Black Issues in Higher Education, April 24, 2003 by Kendra Hamilton

"The older generation thinks we're supposed to resist in the same way that they did, but things are not the same. We have different interests. Even the concept of the Black community has changed since the civil rights movement," she says. "There are a lot of people involved in gay rights--and that's something that at one time you just could not talk about or deal with. There's a growing number of students who consider themselves feminist as well."

THE MAKING OF AN ACTIVIST

In the "golden age of activism," students became politicized by direct experience. They went to segregated schools, drank from segregated drinking fountains. They watched dogs and men with water cannons attacking unarmed marchers on television. They saw body bags returning from Vietnam, entered the draft lottery and faced that terrible decision: Fight or flee.

Students of the current generation are politicized, by contrast, by their schools.

Sometimes the critical experiences come in high school.
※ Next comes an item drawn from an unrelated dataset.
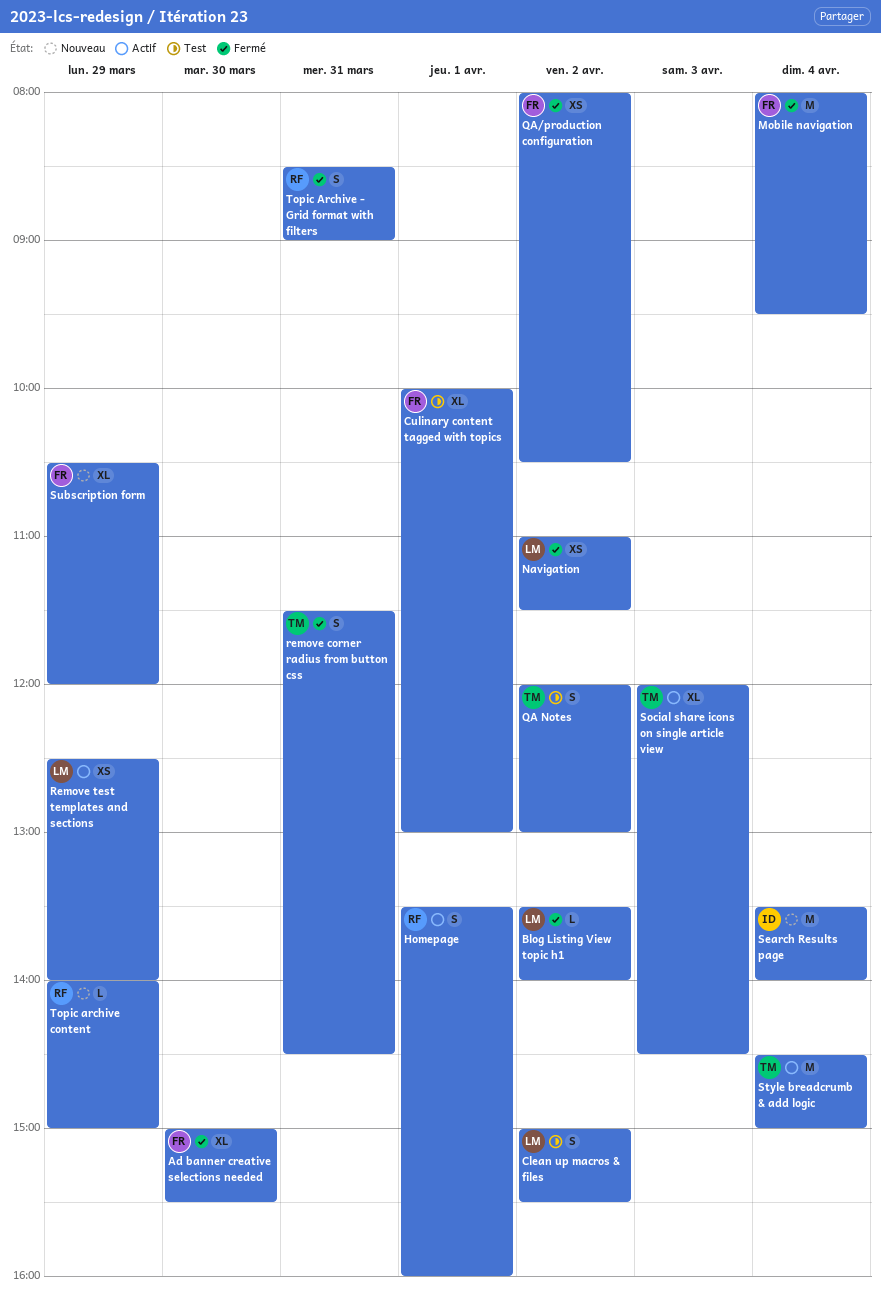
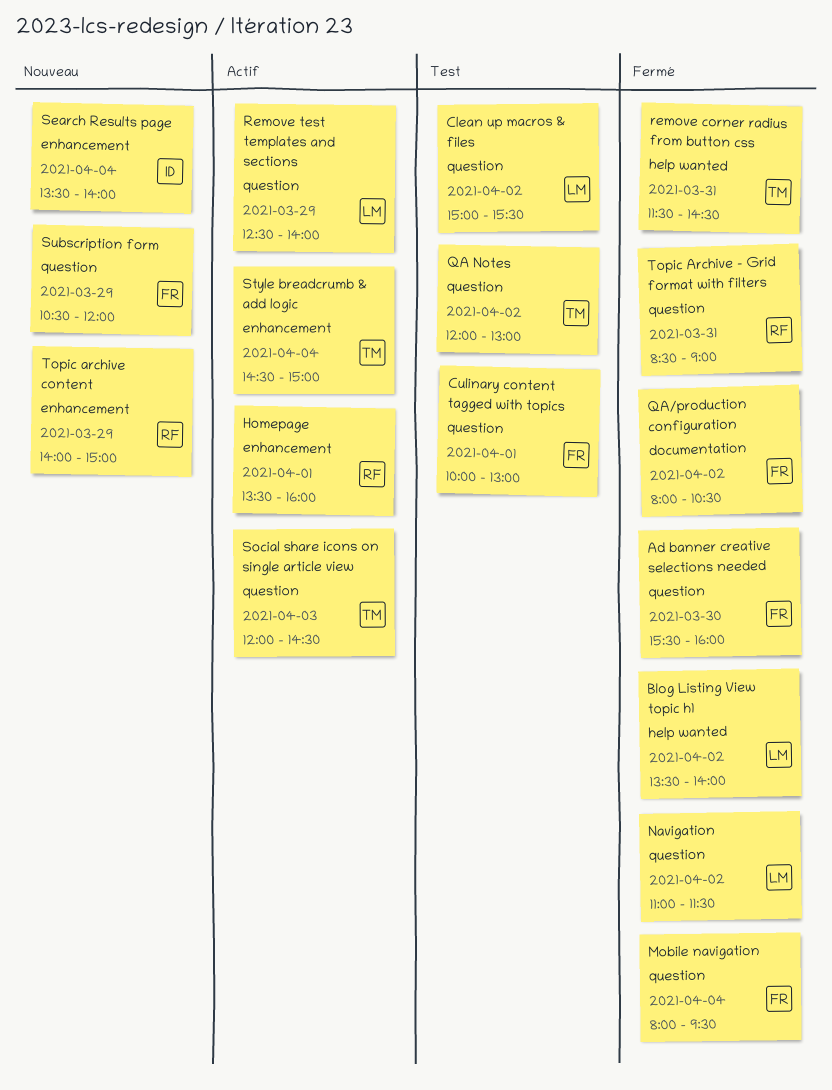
Ad banner creative selections needed, begins: 15:00 -> 15:30
Ad banner creative selections needed, ends: 15:30 -> 16:00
That was certainly the case for Potier and Candice Smith, 21, a senior politics major at Hendrix College in Conway, Ark.

For Potier, a Haitian American whose mother is quite active with the immigrant community in his hometown of Boston, the key experiences were an African American history course at his high school, the prestigious Buckingham Browne & Nichols School in Cambridge, Mass., and a week in the Anytown program, a weeklong diversity conference for student leaders.

"You could say that experience pushed me over the edge," Potier explains. "We were placed in workshops where we'd have to face issues of diversity across a wide gamut, forcing us to develop an understanding of women's issues, homophobia and heterosexism, ableism. The most important thing I learned was that when you see an injustice, if you don't step up and say what's going on is wrong, you're almost as bad as the person inflicting the injustice. That's always stayed with me."

Smith, on the other hand, is a proud graduate of Little Rock's Central High School. Her keen awareness of her high school's civil rights history fueled her interest in the Young Democrats. She was the vice president for minority affairs for the state of Arkansas her sophomore year in college and sought a series of leadership posts at her 92-percent White campus.

Smith and a handful of other African American students led a campaign to integrate the college's student senate. After the group managed to win nearly half of the 15 seats, Smith survived an impeachment campaign and enough smear tactics "to make you think Machiavelli had come back to life," she says with a laugh. But she remained positive and stayed the course. "I like being a trendsetter, breaking down barriers. That's how I approach life," she says, noting that she's currently the president of the Pre-Law Society.

For Phillips and Johnson, the consciousness-raising came a bit later.

Phillips was a freshman at Spelman taking two required courses, "The African Diaspora and the World" and "Introduction to Women's Studies."